Vaccine against caries
To invent a vaccine against caries, forcing the body to kill pathogenic streptococci, is the cherished dream of many scientists. The closest thing for the deliverance of humanity from the drilling of the drill came Chinese researchers from the Institute of Virology in Wuhen. In 2011, they announced a successful trial in rats combined DNA vaccine. Its essence is that in addition to the Streptococcus DNA itself, it also contains the nucleic acid of another bacterium, Salmonella. Immunity reacts to salmonella more actively, cracking down at the same time on cariogenic streptococcus.

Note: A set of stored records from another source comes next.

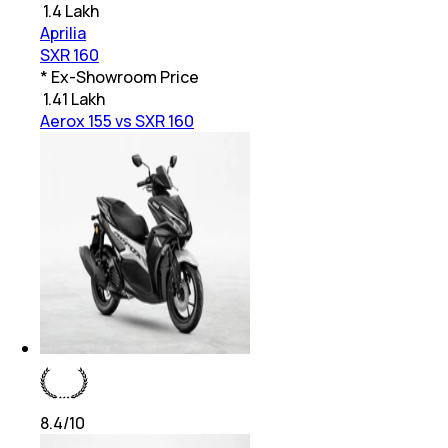
₹
1.4 Lakh
Aprilia
SXR 160
* Ex-Showroom Price
₹
1.41 Lakh
Aerox 155 vs SXR 160
8.4
/10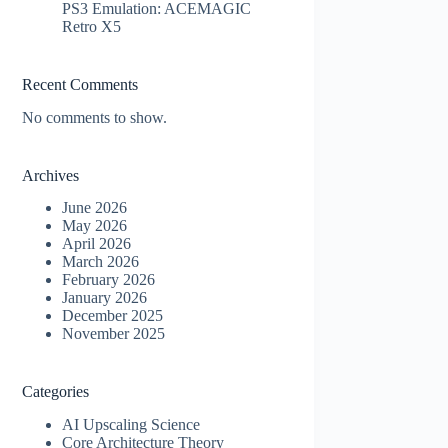
PS3 Emulation: ACEMAGIC
Retro X5
Recent Comments
No comments to show.
Archives
June 2026
May 2026
April 2026
March 2026
February 2026
January 2026
December 2025
November 2025
Categories
AI Upscaling Science
Core Architecture Theory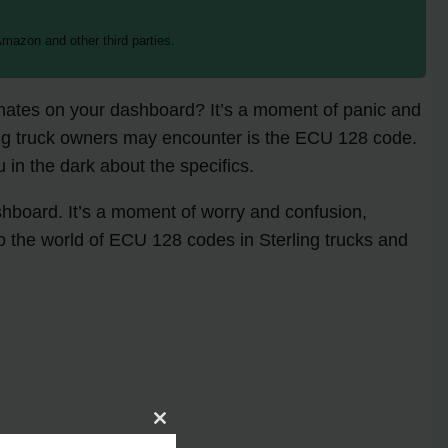
mazon and other third parties.
minates on your dashboard? It’s a moment of panic and
ing truck owners may encounter is the ECU 128 code.
 in the dark about the specifics.
shboard. It’s a moment of worry and confusion,
o the world of ECU 128 codes in Sterling trucks and
Close
this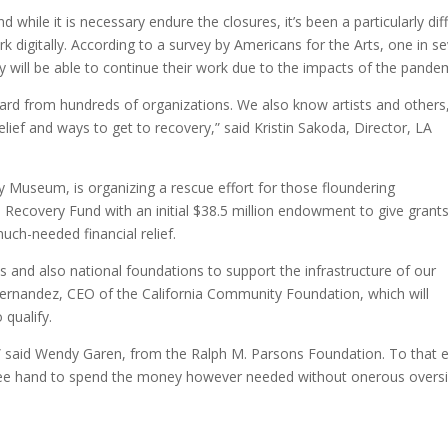
while it is necessary endure the closures, it’s been a particularly diff
k digitally. According to a survey by Americans for the Arts, one in s
ey will be able to continue their work due to the impacts of the pande
ard from hundreds of organizations. We also know artists and others
elief and ways to get to recovery,” said Kristin Sakoda, Director, LA
ty Museum, is organizing a rescue effort for those floundering
 Recovery Fund with an initial $38.5 million endowment to give grants
ch-needed financial relief.
ns and also national foundations to support the infrastructure of our
Hernandez, CEO of the California Community Foundation, which will
 qualify.
,” said Wendy Garen, from the Ralph M. Parsons Foundation. To that 
a free hand to spend the money however needed without onerous oversi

But even if the vaccination against caries also appears in the arsenal of dentists, we can hardly forget about fillings and dentures. As one of the leading epidemiologists in the world, Daniel Smith of the Boston Forsythe Institute, explains, the vaccine will really be effective only if children ages one to two years old are vaccinated - when the first baby teeth appear, but plaque - a community of bacteria - is not yet formed .
Vaccine against caries has another weak point. Even if she succeeds in overcoming one type of streptococcus, which causes the first signs of illness, other types of bacteria that are connected to the destruction of a tooth at different stages can easily be retrained as initiators. Therefore, dentists call caries an insidious infection, which can and should be dealt with in traditional ways for now: follow the diet and regularly visit the dentist. Indeed, unlike sharks, which in the course of life can renew several thousand teeth, we humans lose precious teeth forever.
Scientists have found that the prevalence of caries among men is usually lower than among women. This is due to the direct relationship between the level of estrogen in the blood and the microbial microflora of the oral cavity. The first direct correlations in experiments with rats were obtained in the middle of the last century at Indiana University. Researchers have noticed that the rate of caries development increases with increasing estrogen levels in males, as well as in females, both normal and ovariectomized (devoid of ovaries). At the same time, the level of male hormones - androgens - did not show any particular effect on the state of the teeth. Dozens of studies have confirmed the relationship of the level of female hormones and the likelihood of caries. So far, the exact mechanism of the effect of estrogen on dental health has not been studied, but it is assumed that saliva contains estrogen-sensitive immunoreactive proteins that regulate the amount of cariogenic microbes in the mouth.